We note that in Micronesia, our communities are small, roadways are limited, and on occasion may be in less than optimal condition. Active village life takes place near those roadways. In this setting, drunken driving can have consequences for people in addition to those who may at any given moment be traveling on, or be in the vicinity of, the roads. A DUI statute that prohibits "driving under the influence" is a useful and reasonably effective means of helping to insure the safety of those who travel on, are present near, or live near public roadways in our island communities.
Phillip does not direct our attention to a case from any jurisdiction that has held that a statute proscribing driving while intoxicated is unconstitutionally void for vagueness. He does rely in material part, however, on State v. Bitt, 798 P.2d 43 (Idaho 1990). Bitt is distinguishable, since at issue there was a Pocatello, Idaho, city ordinance that purported to proscribe "loitering and prowling." Id. at 47. The court noted that "a reasonably intelligent individual could, if pressed, be able to form some idea of what sort of conduct the ordinance proscribes." Id. at 48. Thus the "fatal constitutional flaw" in the ordinance was not that it did not provide notice of the prohibited conduct, but rather that it provided insufficient guidance to those charged with its enforcement. Id. Enforcement depended on the ability of the suspect to adequately identify himself and to offer an explanation to the police officer that satisfied the officer that the suspect was not engaging in the prohibited activity. Id. at 49. The ordinance "vest[ed] complete discretion in the hands of the police officer to determine whether the person has provided a credible and reliable explanation," and in so doing the ordinance "creat[ed] the potential for arbitrary and discriminatory arrests." Id. Moreover, the ordinance’s requirement that the suspect explain his activities to a police officer implicated the suspect’s right to remain silent. Id. These defects in the ordinance led the Idaho Supreme Court to conclude that the ordinance was constitutionally infirm. Id.

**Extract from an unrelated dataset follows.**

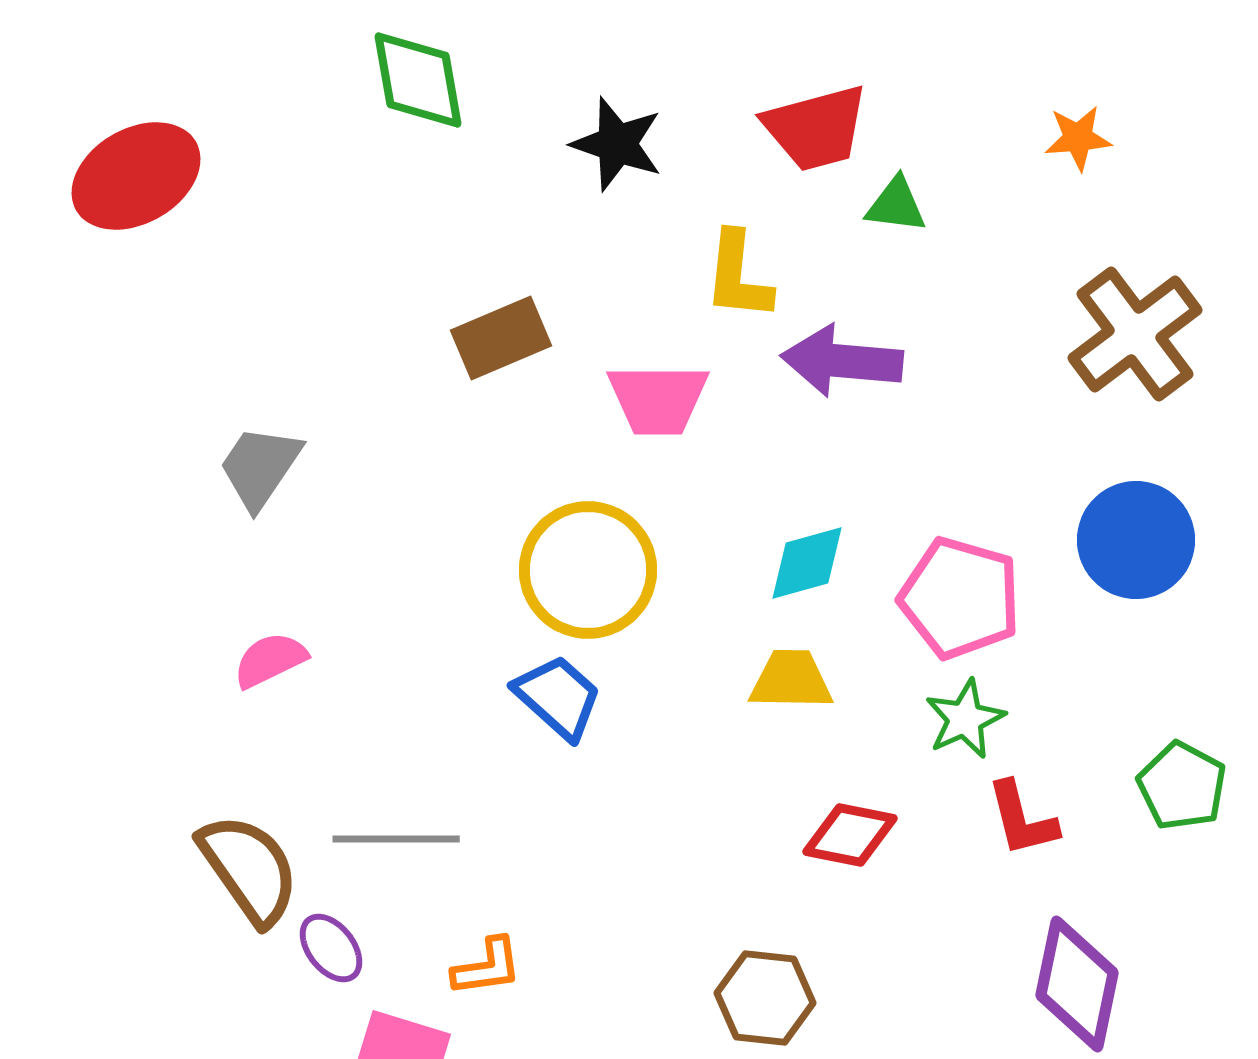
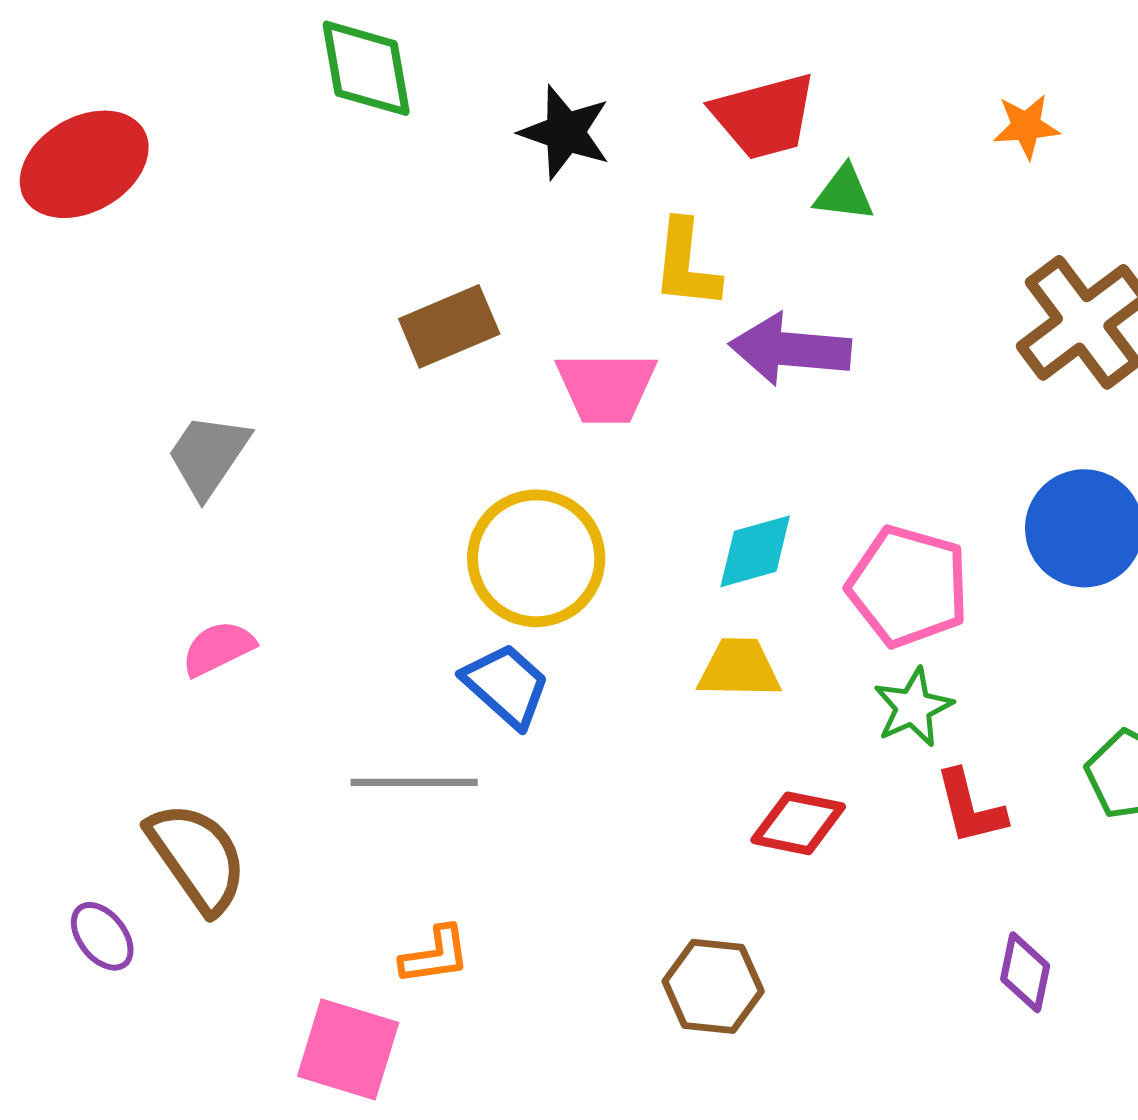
gray line: (396, 839) -> (414, 782), moved
purple ellipse: (331, 948) -> (102, 936), moved
purple diamond: (1077, 984) -> (1025, 972), size x0.6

In contrast to Bitt, Phillip either was or was not driving "under the influence," and it was the arresting officer's job to exercise his judgment to determine whether there was probable cause to believe Phillip's ability for clarity and control had been lessened by his consumption of alcohol, or in other words, whether Phillip was driving "under the influence." Kosrae's statute did not require Phillip to offer an explanation for his conduct. Indeed, any such exculpatory explanation would have been immaterial to his objective state of sobriety or lack thereof. More to the point, it would have been impossible for Phillip, or anyone, to "explain away" a state of intoxication. Thus Bitt does not apply to the facts before us.
Accordingly, the Kosrae DUI statute, Kos. S.C. § 13.710, is not void for vagueness. It does not violate the Due Process Clause of either the Kosrae State Constitution or the FSM Constitution.

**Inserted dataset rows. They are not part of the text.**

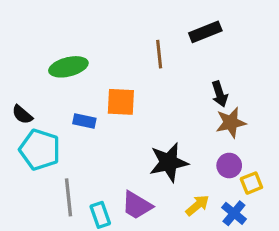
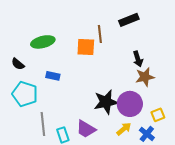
orange square: (121, 102) -> (86, 47), moved
black semicircle: (22, 115) -> (18, 64), moved
purple circle: (229, 166) -> (130, 104), moved, size x1.6

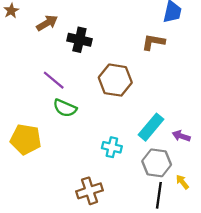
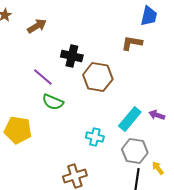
black cross: (79, 40) -> (72, 56), moved
purple arrow: (181, 136) -> (157, 115), moved

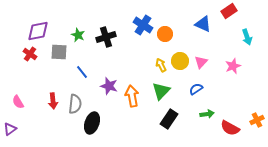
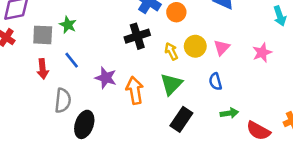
green star: (78, 35) -> (68, 25), moved
black cross: (106, 37) -> (137, 36), moved
blue semicircle: (196, 89) -> (215, 82), turned -72
red arrow: (53, 101) -> (43, 69), moved

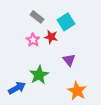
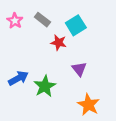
pink star: (33, 40) -> (15, 21), moved
blue arrow: (17, 88) -> (18, 78), moved

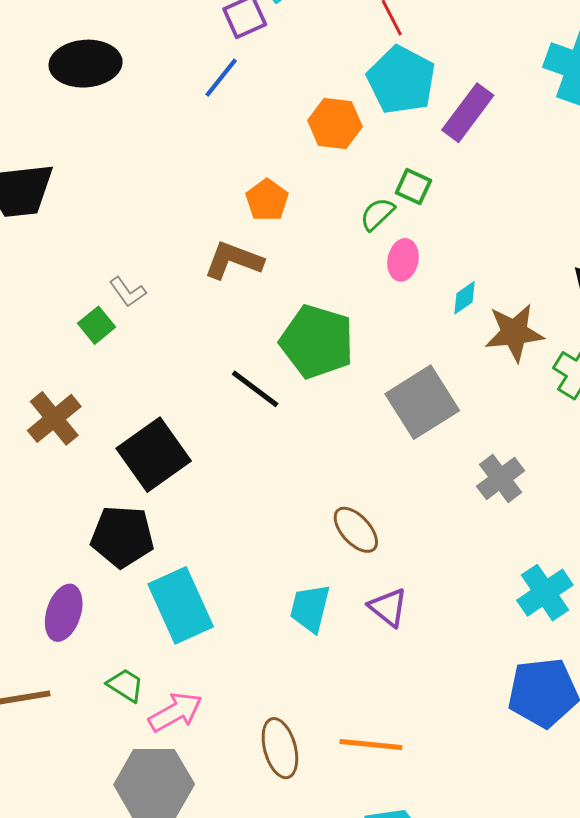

Based on the foregoing, we affirm the judgment of conviction and sentencing order entered by the Kosrae State Court on January 18, 2006.
__________________________Footnotes:
1 Kosrae cites the DUI laws of Alaska, California, Connecticut, Delaware, Idaho, Iowa, Louisiana, Massachusetts, Michigan, Missouri, Nevada, New Hampshire, New Jersey, North Carolina, Oregon, Rhode Island, Vermont, Virginia, and Maryland.